The specific approach proposed here is inspired by, and follows in large parts, the design of the equivalent feature of the Spring framework. This provides confidence as the feature has been excessively used already, and familiarity with developers who have a knowledge overlap.

Public Interfaces

No public interfaces apart from configuration are affected. Flink configuration is also not affected directly, but indirectly by virtue of allowing environment variable to override entries in the Flink configuration.

Proposed Changes

After the Flink configuration has been parsed from the file, environment variables (following a clearly defined naming schema, see below) are taken into consideration and are allowed to amend or even replace the parsed configuration. Allowing environment variables to take precedence over the configured values is a deliberate and important choice.

For example, with an environment

KEY_A="Environment=A"
KEY_B="Environment=B"

and a configuration file

key.a: File=A
key.c: File=C

the resulting, effective configuration would be equivalent to a configuration of 

key.a: Environment=A
key.c: File=C
key.b: Environment=B

Naming of environment variables

A key limitation is that environment variables cannot be enforced to be named exactly like their configuration key counter-part. This stems from two reason:

  1. Some systems / shells do not support "." or "-" in variable names.
  2. Environment variables are idiomatically named using uppercase (e.g., $HOME and not $Home or $home), and are actually case-sensitive.

Due to this, a convention needs to be established on how configuration keys are looked up in the environment. We propose that each configuration key (example: key.A-b ) is looked up in the following ways and order, stopping if any yield a match:

  1. key.A-b  (no change)
  2. key_A-b  (periods → underscores)
  3. key.A_b  (hyphens → underscores)
  4. key_A_b  (periods + hyphens → underscores)
  5. KEY.A-B  (uppercase)
  6. KEY_A-B  (uppercase, periods → underscores)
  7. KEY.A_B  (uppercase, hyphens → underscores)
  8. KEY_A_B  (uppercase, periods + hyphens → underscores)

As motivated earlier, this follows the same specification as Spring.

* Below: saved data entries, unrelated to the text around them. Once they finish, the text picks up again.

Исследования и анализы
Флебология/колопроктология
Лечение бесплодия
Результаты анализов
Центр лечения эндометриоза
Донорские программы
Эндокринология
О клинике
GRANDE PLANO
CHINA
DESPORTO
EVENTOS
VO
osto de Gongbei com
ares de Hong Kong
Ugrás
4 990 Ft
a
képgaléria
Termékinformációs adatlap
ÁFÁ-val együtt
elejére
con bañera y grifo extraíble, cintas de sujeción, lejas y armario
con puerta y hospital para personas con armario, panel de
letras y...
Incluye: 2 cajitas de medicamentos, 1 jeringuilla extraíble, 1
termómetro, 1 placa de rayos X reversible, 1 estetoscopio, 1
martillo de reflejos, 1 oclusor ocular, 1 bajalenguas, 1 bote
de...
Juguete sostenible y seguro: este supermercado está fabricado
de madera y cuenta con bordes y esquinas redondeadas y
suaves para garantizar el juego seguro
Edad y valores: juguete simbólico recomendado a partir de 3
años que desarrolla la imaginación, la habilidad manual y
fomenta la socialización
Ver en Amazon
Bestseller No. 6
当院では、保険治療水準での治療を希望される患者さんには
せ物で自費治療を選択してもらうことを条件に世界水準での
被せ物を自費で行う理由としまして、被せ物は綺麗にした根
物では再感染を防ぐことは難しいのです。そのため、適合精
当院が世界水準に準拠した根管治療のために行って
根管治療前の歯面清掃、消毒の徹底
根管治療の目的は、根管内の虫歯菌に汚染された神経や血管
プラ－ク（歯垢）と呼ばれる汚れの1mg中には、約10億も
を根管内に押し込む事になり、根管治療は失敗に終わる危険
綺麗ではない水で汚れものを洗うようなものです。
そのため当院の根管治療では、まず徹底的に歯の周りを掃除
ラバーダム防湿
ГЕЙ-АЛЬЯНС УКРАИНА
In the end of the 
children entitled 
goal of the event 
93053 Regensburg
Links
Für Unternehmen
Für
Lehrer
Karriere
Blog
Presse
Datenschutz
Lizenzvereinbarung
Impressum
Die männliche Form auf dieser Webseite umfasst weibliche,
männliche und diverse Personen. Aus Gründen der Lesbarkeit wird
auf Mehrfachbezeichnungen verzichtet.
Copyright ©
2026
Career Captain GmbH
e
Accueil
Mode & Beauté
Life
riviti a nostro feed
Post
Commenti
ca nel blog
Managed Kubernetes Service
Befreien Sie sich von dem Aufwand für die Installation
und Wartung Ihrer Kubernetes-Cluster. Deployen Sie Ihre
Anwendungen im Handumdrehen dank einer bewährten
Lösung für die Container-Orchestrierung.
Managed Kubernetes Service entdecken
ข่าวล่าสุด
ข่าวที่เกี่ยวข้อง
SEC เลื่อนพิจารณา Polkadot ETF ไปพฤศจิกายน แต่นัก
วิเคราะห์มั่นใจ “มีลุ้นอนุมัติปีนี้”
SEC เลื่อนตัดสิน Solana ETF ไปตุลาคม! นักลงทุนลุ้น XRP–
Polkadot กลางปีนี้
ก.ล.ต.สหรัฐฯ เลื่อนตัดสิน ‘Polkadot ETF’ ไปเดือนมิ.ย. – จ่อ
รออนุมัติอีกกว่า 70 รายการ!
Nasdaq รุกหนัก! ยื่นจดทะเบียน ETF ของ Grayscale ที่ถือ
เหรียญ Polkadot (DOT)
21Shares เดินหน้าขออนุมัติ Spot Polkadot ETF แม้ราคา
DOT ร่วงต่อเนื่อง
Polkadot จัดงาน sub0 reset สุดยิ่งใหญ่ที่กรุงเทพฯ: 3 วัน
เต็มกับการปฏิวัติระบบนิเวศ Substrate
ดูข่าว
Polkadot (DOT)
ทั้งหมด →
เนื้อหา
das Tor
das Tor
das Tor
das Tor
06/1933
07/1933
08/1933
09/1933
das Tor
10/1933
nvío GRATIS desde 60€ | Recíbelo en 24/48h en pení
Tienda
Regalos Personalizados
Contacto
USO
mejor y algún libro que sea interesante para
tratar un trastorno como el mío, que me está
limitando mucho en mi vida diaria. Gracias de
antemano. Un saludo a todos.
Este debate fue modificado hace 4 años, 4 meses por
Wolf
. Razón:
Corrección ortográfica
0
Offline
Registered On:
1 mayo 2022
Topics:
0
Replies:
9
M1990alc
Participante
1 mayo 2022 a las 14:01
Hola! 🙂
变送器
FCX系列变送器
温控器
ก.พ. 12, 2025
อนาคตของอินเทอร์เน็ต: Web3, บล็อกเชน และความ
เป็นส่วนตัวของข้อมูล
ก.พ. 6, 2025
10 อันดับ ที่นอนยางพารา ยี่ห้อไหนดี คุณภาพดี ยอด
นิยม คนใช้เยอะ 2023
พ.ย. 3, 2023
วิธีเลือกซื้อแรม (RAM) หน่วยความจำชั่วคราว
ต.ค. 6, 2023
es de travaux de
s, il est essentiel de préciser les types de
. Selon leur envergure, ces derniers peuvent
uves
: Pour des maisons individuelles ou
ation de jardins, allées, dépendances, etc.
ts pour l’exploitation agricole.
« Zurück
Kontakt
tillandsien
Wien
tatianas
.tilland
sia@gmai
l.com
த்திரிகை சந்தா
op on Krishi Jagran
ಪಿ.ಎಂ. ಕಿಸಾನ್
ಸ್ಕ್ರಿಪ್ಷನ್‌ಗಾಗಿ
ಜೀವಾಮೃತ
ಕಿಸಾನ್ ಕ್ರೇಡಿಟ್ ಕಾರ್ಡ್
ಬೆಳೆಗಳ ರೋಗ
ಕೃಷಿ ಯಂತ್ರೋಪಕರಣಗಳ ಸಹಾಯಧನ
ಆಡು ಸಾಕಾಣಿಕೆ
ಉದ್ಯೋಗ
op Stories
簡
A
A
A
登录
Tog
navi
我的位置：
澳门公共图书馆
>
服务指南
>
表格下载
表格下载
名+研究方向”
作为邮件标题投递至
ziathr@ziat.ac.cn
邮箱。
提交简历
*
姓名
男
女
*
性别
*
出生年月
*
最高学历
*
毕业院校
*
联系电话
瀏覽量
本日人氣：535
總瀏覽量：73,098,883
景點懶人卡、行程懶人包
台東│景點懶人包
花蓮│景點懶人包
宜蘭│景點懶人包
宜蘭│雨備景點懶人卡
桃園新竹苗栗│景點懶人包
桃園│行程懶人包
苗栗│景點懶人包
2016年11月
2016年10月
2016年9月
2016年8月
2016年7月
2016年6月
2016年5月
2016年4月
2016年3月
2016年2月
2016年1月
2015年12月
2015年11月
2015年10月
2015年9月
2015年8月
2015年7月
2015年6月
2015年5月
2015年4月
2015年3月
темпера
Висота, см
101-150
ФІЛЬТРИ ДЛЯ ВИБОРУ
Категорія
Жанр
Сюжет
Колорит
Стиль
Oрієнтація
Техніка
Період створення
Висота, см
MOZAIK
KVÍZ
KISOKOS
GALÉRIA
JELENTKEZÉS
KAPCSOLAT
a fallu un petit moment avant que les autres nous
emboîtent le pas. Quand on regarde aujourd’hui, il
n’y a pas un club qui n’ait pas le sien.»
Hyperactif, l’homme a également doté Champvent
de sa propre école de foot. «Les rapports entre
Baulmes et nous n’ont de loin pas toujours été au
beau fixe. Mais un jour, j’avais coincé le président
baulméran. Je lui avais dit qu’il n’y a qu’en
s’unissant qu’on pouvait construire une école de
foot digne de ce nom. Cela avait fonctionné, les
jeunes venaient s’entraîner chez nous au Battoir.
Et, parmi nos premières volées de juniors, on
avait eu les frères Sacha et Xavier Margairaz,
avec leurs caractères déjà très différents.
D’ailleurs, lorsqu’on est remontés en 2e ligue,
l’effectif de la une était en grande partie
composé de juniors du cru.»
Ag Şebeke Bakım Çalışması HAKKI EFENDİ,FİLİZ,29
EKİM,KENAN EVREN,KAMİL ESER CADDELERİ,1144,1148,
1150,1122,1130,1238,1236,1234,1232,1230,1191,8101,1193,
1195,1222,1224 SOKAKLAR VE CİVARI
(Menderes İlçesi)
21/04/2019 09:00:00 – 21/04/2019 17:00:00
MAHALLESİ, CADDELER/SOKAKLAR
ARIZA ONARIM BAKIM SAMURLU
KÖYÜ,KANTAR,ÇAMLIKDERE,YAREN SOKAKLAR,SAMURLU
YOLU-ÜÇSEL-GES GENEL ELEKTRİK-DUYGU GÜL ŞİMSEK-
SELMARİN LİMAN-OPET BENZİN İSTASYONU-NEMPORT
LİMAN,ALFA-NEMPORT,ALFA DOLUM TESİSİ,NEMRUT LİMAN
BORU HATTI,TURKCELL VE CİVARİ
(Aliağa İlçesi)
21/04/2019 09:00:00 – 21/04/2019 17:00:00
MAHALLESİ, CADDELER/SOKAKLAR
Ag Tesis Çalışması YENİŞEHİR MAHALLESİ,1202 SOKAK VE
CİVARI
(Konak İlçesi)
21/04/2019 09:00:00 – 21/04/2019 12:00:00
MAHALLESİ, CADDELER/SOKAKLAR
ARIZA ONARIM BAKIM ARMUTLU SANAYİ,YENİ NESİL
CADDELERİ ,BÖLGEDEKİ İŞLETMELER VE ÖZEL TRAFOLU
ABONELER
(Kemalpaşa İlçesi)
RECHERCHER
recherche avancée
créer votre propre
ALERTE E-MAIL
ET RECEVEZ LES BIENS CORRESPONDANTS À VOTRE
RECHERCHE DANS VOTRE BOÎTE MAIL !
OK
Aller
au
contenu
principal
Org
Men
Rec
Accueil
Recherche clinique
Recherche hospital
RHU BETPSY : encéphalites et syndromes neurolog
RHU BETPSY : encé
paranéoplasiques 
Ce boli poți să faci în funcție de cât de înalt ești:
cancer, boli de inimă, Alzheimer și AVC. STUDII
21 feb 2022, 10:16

Compatibility, Deprecation, and Migration Plan

No impact on existing users is expected. Hypothetically, if the environment happens to include a variable with a matching name, this change would cause a change in behavior. We consider this risk to be negligibly low, however.

Test Plan

Describe in few sentences how the FLIP will be tested. We are mostly interested in system tests (since unit-tests are specific to implementation details). How will we know that the implementation works as expected? How will we know nothing broke?

Rejected Alternatives

Initially, we also discussed a substitution solution where users modify their Flink configuration to use an environment variable substitution syntax such as 

key.a: ${ENV_VAR_A}
key.b: ${ENV_BAR_B} ms


This approach has been rejected for several reasons:

  1. It changes the syntax of the configuration and would require additional details to be added to the syntax, i.e. to define default/fallback values and to escape variables so that they are not replaced.
  2. It requires the introduction of a new set of environment variables users have to memorize.
  3. If users want full flexibility to override any value, a configuration file would have to be maintained which simply maps all keys to some environment variable.